→ Exercise
This exercise calls for printing every record exactly once more.

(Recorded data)
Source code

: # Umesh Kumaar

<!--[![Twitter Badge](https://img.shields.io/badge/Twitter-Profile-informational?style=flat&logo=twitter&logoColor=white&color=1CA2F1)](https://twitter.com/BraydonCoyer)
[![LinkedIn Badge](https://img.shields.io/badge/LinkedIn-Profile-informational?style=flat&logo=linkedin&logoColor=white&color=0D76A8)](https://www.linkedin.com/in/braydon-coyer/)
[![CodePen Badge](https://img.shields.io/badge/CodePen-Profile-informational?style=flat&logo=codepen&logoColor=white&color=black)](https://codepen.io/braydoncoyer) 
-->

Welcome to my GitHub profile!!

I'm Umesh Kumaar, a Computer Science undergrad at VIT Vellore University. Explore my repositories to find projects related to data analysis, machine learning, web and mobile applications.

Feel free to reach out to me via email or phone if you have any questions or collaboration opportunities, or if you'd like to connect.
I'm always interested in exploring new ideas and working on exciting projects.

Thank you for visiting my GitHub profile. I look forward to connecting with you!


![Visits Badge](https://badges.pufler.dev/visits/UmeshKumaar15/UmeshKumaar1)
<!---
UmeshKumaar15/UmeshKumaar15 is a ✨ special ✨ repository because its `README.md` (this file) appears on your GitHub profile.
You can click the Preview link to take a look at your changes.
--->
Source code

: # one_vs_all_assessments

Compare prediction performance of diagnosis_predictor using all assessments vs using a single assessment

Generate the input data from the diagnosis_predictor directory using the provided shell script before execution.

→ Task response
Source code

: # Umesh Kumaar

<!--[![Twitter Badge](https://img.shields.io/badge/Twitter-Profile-informational?style=flat&logo=twitter&logoColor=white&color=1CA2F1)](https://twitter.com/BraydonCoyer)
[![LinkedIn Badge](https://img.shields.io/badge/LinkedIn-Profile-informational?style=flat&logo=linkedin&logoColor=white&color=0D76A8)](https://www.linkedin.com/in/braydon-coyer/)
[![CodePen Badge](https://img.shields.io/badge/CodePen-Profile-informational?style=flat&logo=codepen&logoColor=white&color=black)](https://codepen.io/braydoncoyer) 
-->

Welcome to my GitHub profile!!

I'm Umesh Kumaar, a Computer Science undergrad at VIT Vellore University. Explore my repositories to find projects related to data analysis, machine learning, web and mobile applications.

Feel free to reach out to me via email or phone if you have any questions or collaboration opportunities, or if you'd like to connect.
I'm always interested in exploring new ideas and working on exciting projects.

Thank you for visiting my GitHub profile. I look forward to connecting with you!


![Visits Badge](https://badges.pufler.dev/visits/UmeshKumaar15/UmeshKumaar1)
<!---
UmeshKumaar15/UmeshKumaar15 is a ✨ special ✨ repository because its `README.md` (this file) appears on your GitHub profile.
You can click the Preview link to take a look at your changes.
--->
Source code

: # one_vs_all_assessments

Compare prediction performance of diagnosis_predictor using all assessments vs using a single assessment

Generate the input data from the diagnosis_predictor directory using the provided shell script before execution.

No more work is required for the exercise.